> **Work to be completed**:
Please put the rows below into a numbered list, leaving out the blank lines and the pictures.

> **Recorded information**:
=======

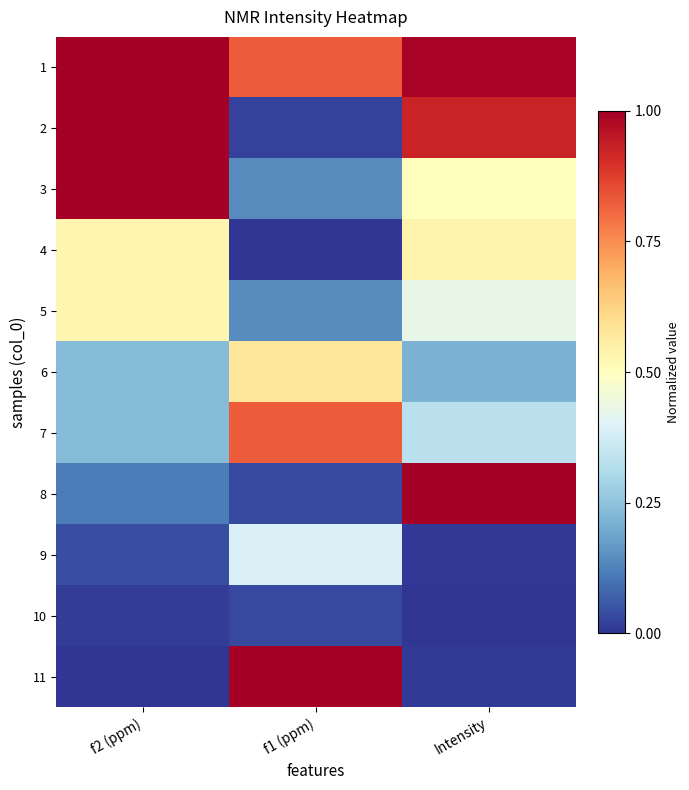

At which category is the sum across all series the highest?

Intensity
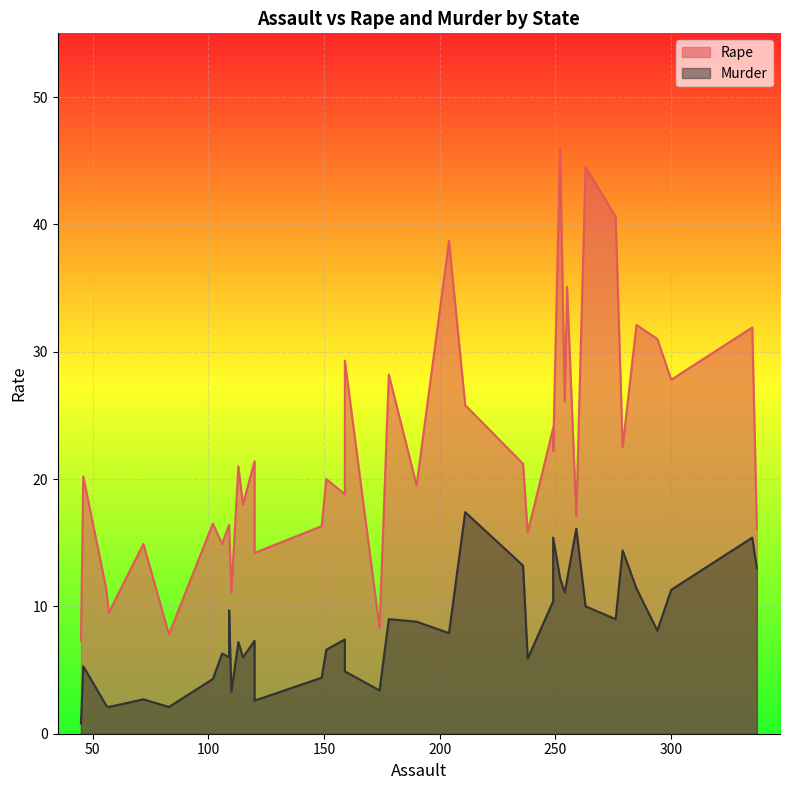

Which series has the largest total across all categories?

Rape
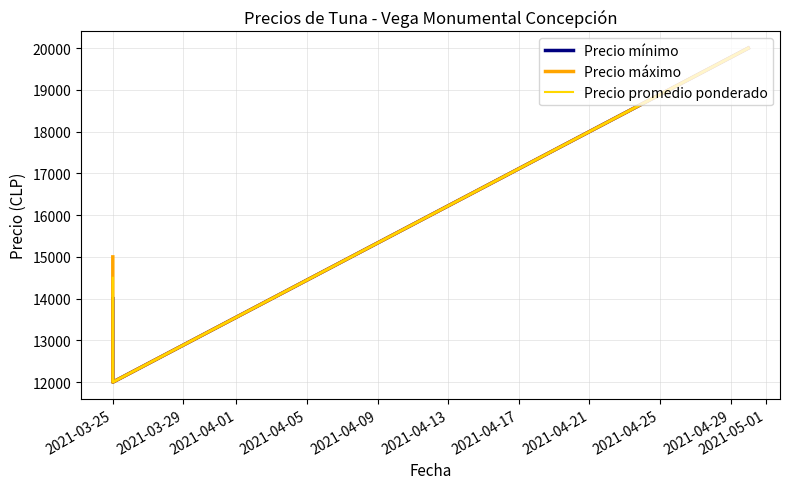

What is the difference between the highest and lowest values at 2021-03-25?

1000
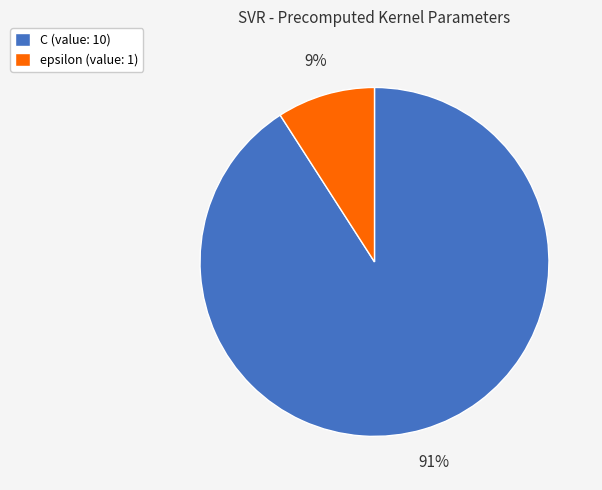

Rank the categories by value from highest to lowest.

C, epsilon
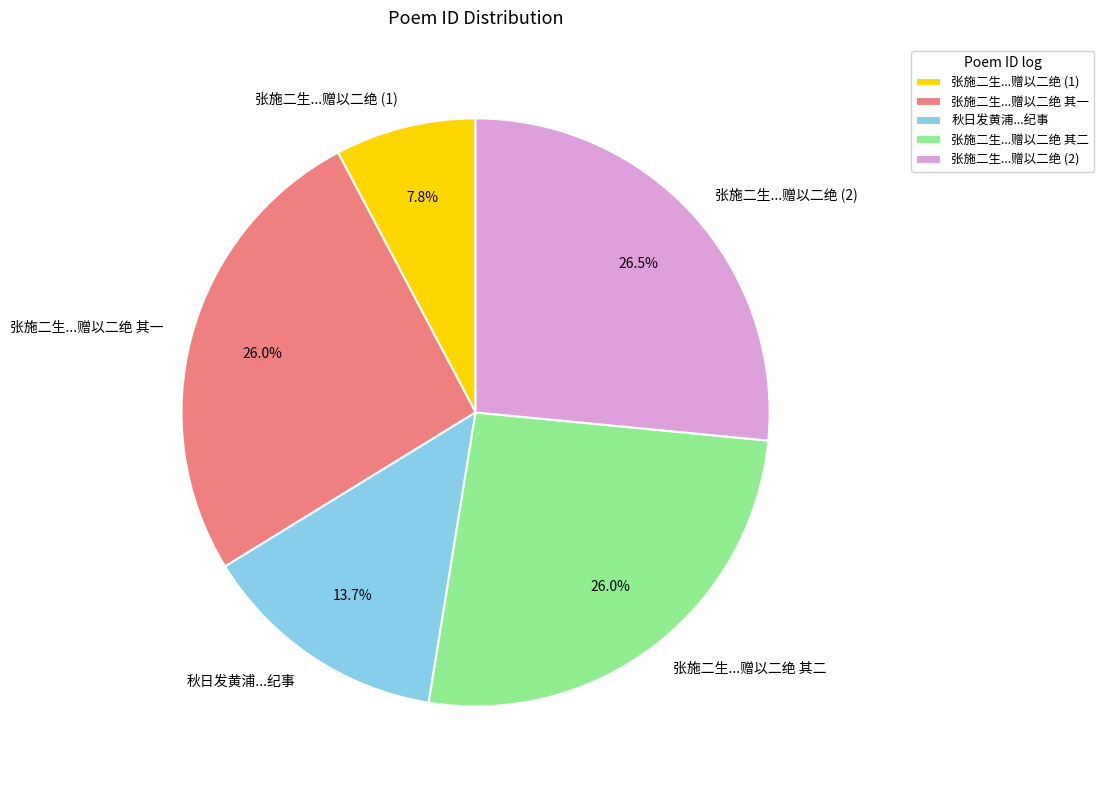

Is 张施二生...赠以二绝 其一 the majority of the pie?

No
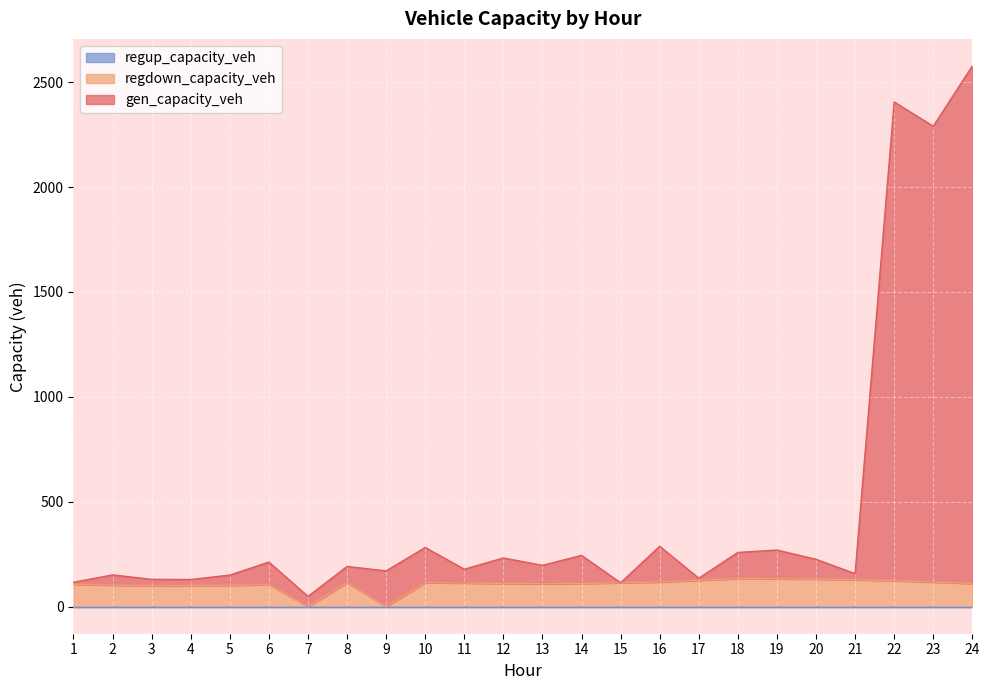

True or false: regdown_capacity_veh and gen_capacity_veh cross at least once.

False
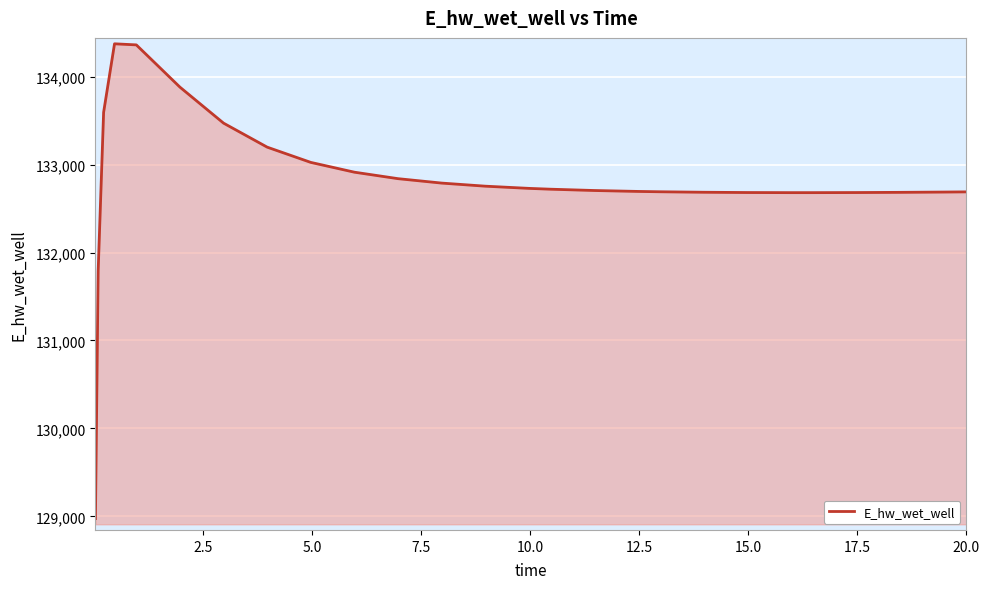

What is the greatest value displayed?

134372.8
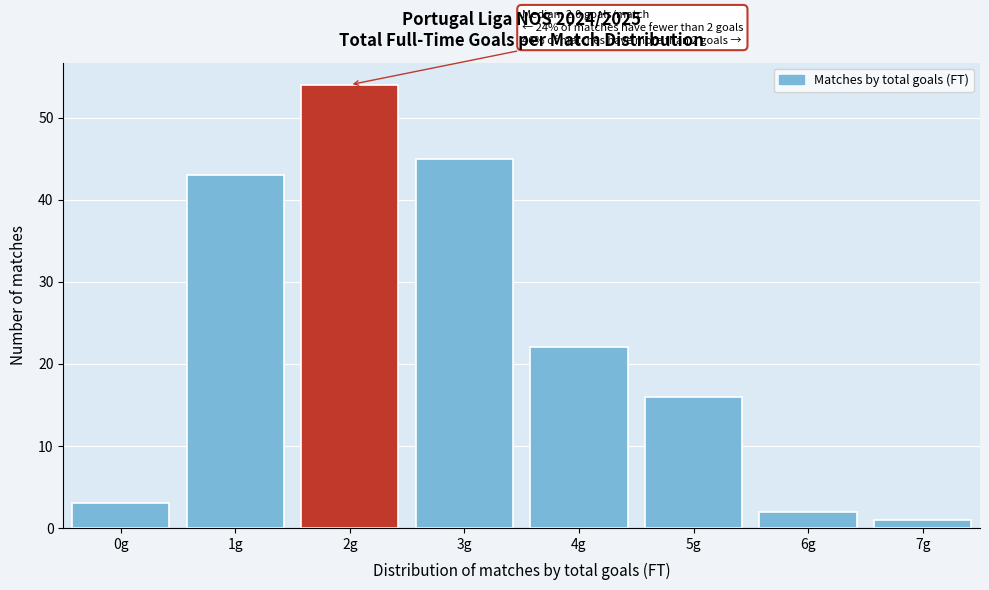

Reading left to right, transcribe all the data shown in this chart.

0g=3	1g=43	2g=54	3g=45	4g=22	5g=16	6g=2	7g=1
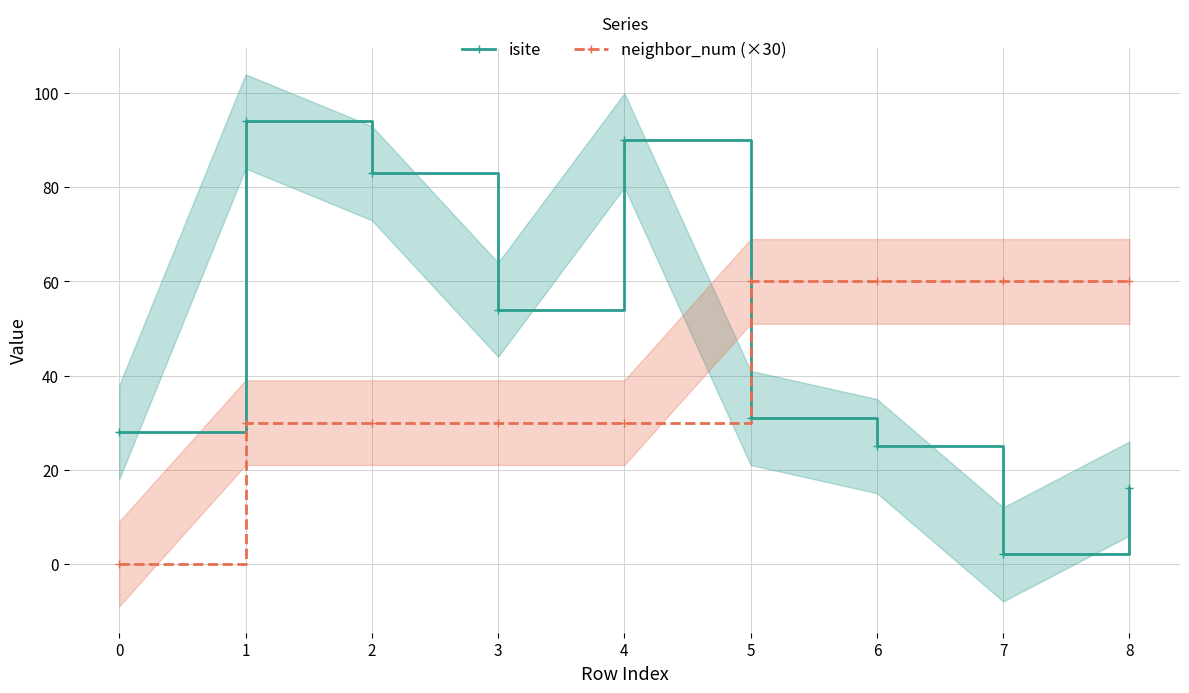

Is it true that neighbor_num (×30) equals 30 at 1?

True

=======

> **Response to this exercise**:
1. At which category is the sum across all series the highest?
2. Intensity
3. Which series has the largest total across all categories?
4. Rape
5. What is the difference between the highest and lowest values at 2021-03-25?
6. 1000
7. Rank the categories by value from highest to lowest.
8. C, epsilon
9. Is 张施二生...赠以二绝 其一 the majority of the pie?
10. No
11. True or false: regdown_capacity_veh and gen_capacity_veh cross at least once.
12. False
13. What is the greatest value displayed?
14. 134372.8
15. Reading left to right, transcribe all the data shown in this chart.
16. 0g=3	1g=43	2g=54	3g=45	4g=22	5g=16	6g=2	7g=1
17. Is it true that neighbor_num (×30) equals 30 at 1?
18. True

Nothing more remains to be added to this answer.